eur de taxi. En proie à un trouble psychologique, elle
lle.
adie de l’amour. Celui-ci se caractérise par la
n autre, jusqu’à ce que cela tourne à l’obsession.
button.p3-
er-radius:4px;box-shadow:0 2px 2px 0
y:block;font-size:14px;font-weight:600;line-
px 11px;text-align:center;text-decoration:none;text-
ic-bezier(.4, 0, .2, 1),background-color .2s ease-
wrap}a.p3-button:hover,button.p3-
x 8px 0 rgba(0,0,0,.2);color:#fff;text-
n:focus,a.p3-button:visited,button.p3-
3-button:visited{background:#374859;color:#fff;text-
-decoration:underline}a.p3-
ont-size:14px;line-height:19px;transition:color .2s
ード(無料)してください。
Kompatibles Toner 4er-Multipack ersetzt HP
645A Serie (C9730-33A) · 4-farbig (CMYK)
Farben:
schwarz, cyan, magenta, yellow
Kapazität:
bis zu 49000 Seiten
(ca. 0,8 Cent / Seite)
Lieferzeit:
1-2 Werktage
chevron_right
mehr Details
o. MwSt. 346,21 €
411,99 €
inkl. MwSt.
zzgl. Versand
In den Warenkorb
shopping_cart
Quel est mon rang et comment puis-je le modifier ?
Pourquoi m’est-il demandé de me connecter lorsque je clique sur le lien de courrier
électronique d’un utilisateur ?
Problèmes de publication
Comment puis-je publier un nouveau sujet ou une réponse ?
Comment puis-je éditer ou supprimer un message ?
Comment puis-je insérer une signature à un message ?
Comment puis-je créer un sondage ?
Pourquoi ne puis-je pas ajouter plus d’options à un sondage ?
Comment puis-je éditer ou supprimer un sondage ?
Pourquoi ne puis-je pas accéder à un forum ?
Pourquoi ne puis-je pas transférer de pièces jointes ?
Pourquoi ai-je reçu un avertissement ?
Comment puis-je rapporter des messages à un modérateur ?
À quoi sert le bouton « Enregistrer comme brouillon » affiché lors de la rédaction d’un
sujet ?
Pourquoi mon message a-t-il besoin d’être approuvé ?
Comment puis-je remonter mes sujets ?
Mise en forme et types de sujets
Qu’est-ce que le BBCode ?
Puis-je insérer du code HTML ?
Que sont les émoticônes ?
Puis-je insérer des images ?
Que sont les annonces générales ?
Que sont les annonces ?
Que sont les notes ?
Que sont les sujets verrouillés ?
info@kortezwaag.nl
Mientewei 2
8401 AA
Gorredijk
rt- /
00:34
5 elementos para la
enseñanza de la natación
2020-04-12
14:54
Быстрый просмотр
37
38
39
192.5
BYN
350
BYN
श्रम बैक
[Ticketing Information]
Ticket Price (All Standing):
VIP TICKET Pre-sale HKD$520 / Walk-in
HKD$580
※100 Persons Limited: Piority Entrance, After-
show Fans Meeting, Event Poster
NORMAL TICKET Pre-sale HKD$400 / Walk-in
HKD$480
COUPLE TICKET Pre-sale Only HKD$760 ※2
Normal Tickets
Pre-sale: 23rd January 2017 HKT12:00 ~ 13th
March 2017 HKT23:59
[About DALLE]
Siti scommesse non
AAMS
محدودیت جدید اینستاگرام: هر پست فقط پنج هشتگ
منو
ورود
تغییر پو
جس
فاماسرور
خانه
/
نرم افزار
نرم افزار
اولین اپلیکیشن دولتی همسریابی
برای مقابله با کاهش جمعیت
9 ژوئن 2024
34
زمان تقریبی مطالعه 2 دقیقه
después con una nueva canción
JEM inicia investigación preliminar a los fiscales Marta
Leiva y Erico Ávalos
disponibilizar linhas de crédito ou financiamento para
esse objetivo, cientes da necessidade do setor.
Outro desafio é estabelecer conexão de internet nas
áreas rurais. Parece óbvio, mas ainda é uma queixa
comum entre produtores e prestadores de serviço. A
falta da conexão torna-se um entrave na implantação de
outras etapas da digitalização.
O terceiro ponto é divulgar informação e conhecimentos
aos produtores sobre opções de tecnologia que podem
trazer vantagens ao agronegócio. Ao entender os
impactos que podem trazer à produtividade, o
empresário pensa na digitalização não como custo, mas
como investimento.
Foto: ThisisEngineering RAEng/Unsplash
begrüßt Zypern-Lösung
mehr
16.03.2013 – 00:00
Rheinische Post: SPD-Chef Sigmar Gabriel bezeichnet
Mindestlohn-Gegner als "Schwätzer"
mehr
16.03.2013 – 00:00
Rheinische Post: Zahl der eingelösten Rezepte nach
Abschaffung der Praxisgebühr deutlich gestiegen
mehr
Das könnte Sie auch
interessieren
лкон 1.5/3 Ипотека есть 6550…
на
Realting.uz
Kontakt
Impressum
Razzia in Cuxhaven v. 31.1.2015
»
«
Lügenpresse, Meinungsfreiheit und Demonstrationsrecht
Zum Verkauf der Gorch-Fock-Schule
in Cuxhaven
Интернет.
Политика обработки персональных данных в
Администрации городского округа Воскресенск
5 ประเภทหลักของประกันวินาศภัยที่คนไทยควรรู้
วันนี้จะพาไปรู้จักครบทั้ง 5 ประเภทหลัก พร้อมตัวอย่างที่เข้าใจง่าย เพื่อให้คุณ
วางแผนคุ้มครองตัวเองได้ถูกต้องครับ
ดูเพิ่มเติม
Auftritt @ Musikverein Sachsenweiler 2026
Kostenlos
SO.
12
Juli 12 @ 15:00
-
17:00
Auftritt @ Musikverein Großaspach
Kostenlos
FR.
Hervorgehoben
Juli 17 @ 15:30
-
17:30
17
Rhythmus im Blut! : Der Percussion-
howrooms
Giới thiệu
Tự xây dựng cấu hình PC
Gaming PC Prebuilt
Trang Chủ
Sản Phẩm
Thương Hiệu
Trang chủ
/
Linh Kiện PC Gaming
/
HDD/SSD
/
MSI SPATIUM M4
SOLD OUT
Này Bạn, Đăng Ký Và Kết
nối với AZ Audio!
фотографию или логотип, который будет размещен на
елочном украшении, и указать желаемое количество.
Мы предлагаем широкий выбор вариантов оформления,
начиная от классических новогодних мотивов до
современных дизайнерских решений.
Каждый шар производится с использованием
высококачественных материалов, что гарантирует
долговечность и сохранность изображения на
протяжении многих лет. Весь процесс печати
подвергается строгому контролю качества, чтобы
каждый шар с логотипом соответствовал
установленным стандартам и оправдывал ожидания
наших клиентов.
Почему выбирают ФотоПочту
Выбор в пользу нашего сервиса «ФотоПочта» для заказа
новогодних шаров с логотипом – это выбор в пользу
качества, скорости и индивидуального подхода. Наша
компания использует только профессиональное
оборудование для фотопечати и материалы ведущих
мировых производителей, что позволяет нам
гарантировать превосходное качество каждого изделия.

┄┄┄┄┄┄

[Exercise objective]:
Reproduce the text of every entry above line by line, matching each character, including words cut off at the edges.

[Response to this exercise]:
eur de taxi. En proie à un trouble psychologique, elle
lle.
adie de l’amour. Celui-ci se caractérise par la
n autre, jusqu’à ce que cela tourne à l’obsession.
button.p3-
er-radius:4px;box-shadow:0 2px 2px 0
y:block;font-size:14px;font-weight:600;line-
px 11px;text-align:center;text-decoration:none;text-
ic-bezier(.4, 0, .2, 1),background-color .2s ease-
wrap}a.p3-button:hover,button.p3-
x 8px 0 rgba(0,0,0,.2);color:#fff;text-
n:focus,a.p3-button:visited,button.p3-
3-button:visited{background:#374859;color:#fff;text-
-decoration:underline}a.p3-
ont-size:14px;line-height:19px;transition:color .2s
ード(無料)してください。
Kompatibles Toner 4er-Multipack ersetzt HP
645A Serie (C9730-33A) · 4-farbig (CMYK)
Farben:
schwarz, cyan, magenta, yellow
Kapazität:
bis zu 49000 Seiten
(ca. 0,8 Cent / Seite)
Lieferzeit:
1-2 Werktage
chevron_right
mehr Details
o. MwSt. 346,21 €
411,99 €
inkl. MwSt.
zzgl. Versand
In den Warenkorb
shopping_cart
Quel est mon rang et comment puis-je le modifier ?
Pourquoi m’est-il demandé de me connecter lorsque je clique sur le lien de courrier
électronique d’un utilisateur ?
Problèmes de publication
Comment puis-je publier un nouveau sujet ou une réponse ?
Comment puis-je éditer ou supprimer un message ?
Comment puis-je insérer une signature à un message ?
Comment puis-je créer un sondage ?
Pourquoi ne puis-je pas ajouter plus d’options à un sondage ?
Comment puis-je éditer ou supprimer un sondage ?
Pourquoi ne puis-je pas accéder à un forum ?
Pourquoi ne puis-je pas transférer de pièces jointes ?
Pourquoi ai-je reçu un avertissement ?
Comment puis-je rapporter des messages à un modérateur ?
À quoi sert le bouton « Enregistrer comme brouillon » affiché lors de la rédaction d’un
sujet ?
Pourquoi mon message a-t-il besoin d’être approuvé ?
Comment puis-je remonter mes sujets ?
Mise en forme et types de sujets
Qu’est-ce que le BBCode ?
Puis-je insérer du code HTML ?
Que sont les émoticônes ?
Puis-je insérer des images ?
Que sont les annonces générales ?
Que sont les annonces ?
Que sont les notes ?
Que sont les sujets verrouillés ?
info@kortezwaag.nl
Mientewei 2
8401 AA
Gorredijk
rt- /
00:34
5 elementos para la
enseñanza de la natación
2020-04-12
14:54
Быстрый просмотр
37
38
39
192.5
BYN
350
BYN
श्रम बैक
[Ticketing Information]
Ticket Price (All Standing):
VIP TICKET Pre-sale HKD$520 / Walk-in
HKD$580
※100 Persons Limited: Piority Entrance, After-
show Fans Meeting, Event Poster
NORMAL TICKET Pre-sale HKD$400 / Walk-in
HKD$480
COUPLE TICKET Pre-sale Only HKD$760 ※2
Normal Tickets
Pre-sale: 23rd January 2017 HKT12:00 ~ 13th
March 2017 HKT23:59
[About DALLE]
Siti scommesse non
AAMS
محدودیت جدید اینستاگرام: هر پست فقط پنج هشتگ
منو
ورود
تغییر پو
جس
فاماسرور
خانه
/
نرم افزار
نرم افزار
اولین اپلیکیشن دولتی همسریابی
برای مقابله با کاهش جمعیت
9 ژوئن 2024
34
زمان تقریبی مطالعه 2 دقیقه
después con una nueva canción
JEM inicia investigación preliminar a los fiscales Marta
Leiva y Erico Ávalos
disponibilizar linhas de crédito ou financiamento para
esse objetivo, cientes da necessidade do setor.
Outro desafio é estabelecer conexão de internet nas
áreas rurais. Parece óbvio, mas ainda é uma queixa
comum entre produtores e prestadores de serviço. A
falta da conexão torna-se um entrave na implantação de
outras etapas da digitalização.
O terceiro ponto é divulgar informação e conhecimentos
aos produtores sobre opções de tecnologia que podem
trazer vantagens ao agronegócio. Ao entender os
impactos que podem trazer à produtividade, o
empresário pensa na digitalização não como custo, mas
como investimento.
Foto: ThisisEngineering RAEng/Unsplash
begrüßt Zypern-Lösung
mehr
16.03.2013 – 00:00
Rheinische Post: SPD-Chef Sigmar Gabriel bezeichnet
Mindestlohn-Gegner als "Schwätzer"
mehr
16.03.2013 – 00:00
Rheinische Post: Zahl der eingelösten Rezepte nach
Abschaffung der Praxisgebühr deutlich gestiegen
mehr
Das könnte Sie auch
interessieren
лкон 1.5/3 Ипотека есть 6550…
на
Realting.uz
Kontakt
Impressum
Razzia in Cuxhaven v. 31.1.2015
»
«
Lügenpresse, Meinungsfreiheit und Demonstrationsrecht
Zum Verkauf der Gorch-Fock-Schule
in Cuxhaven
Интернет.
Политика обработки персональных данных в
Администрации городского округа Воскресенск
5 ประเภทหลักของประกันวินาศภัยที่คนไทยควรรู้
วันนี้จะพาไปรู้จักครบทั้ง 5 ประเภทหลัก พร้อมตัวอย่างที่เข้าใจง่าย เพื่อให้คุณ
วางแผนคุ้มครองตัวเองได้ถูกต้องครับ
ดูเพิ่มเติม
Auftritt @ Musikverein Sachsenweiler 2026
Kostenlos
SO.
12
Juli 12 @ 15:00
-
17:00
Auftritt @ Musikverein Großaspach
Kostenlos
FR.
Hervorgehoben
Juli 17 @ 15:30
-
17:30
17
Rhythmus im Blut! : Der Percussion-
howrooms
Giới thiệu
Tự xây dựng cấu hình PC
Gaming PC Prebuilt
Trang Chủ
Sản Phẩm
Thương Hiệu
Trang chủ
/
Linh Kiện PC Gaming
/
HDD/SSD
/
MSI SPATIUM M4
SOLD OUT
Này Bạn, Đăng Ký Và Kết
nối với AZ Audio!
фотографию или логотип, который будет размещен на
елочном украшении, и указать желаемое количество.
Мы предлагаем широкий выбор вариантов оформления,
начиная от классических новогодних мотивов до
современных дизайнерских решений.
Каждый шар производится с использованием
высококачественных материалов, что гарантирует
долговечность и сохранность изображения на
протяжении многих лет. Весь процесс печати
подвергается строгому контролю качества, чтобы
каждый шар с логотипом соответствовал
установленным стандартам и оправдывал ожидания
наших клиентов.
Почему выбирают ФотоПочту
Выбор в пользу нашего сервиса «ФотоПочта» для заказа
новогодних шаров с логотипом – это выбор в пользу
качества, скорости и индивидуального подхода. Наша
компания использует только профессиональное
оборудование для фотопечати и материалы ведущих
мировых производителей, что позволяет нам
гарантировать превосходное качество каждого изделия.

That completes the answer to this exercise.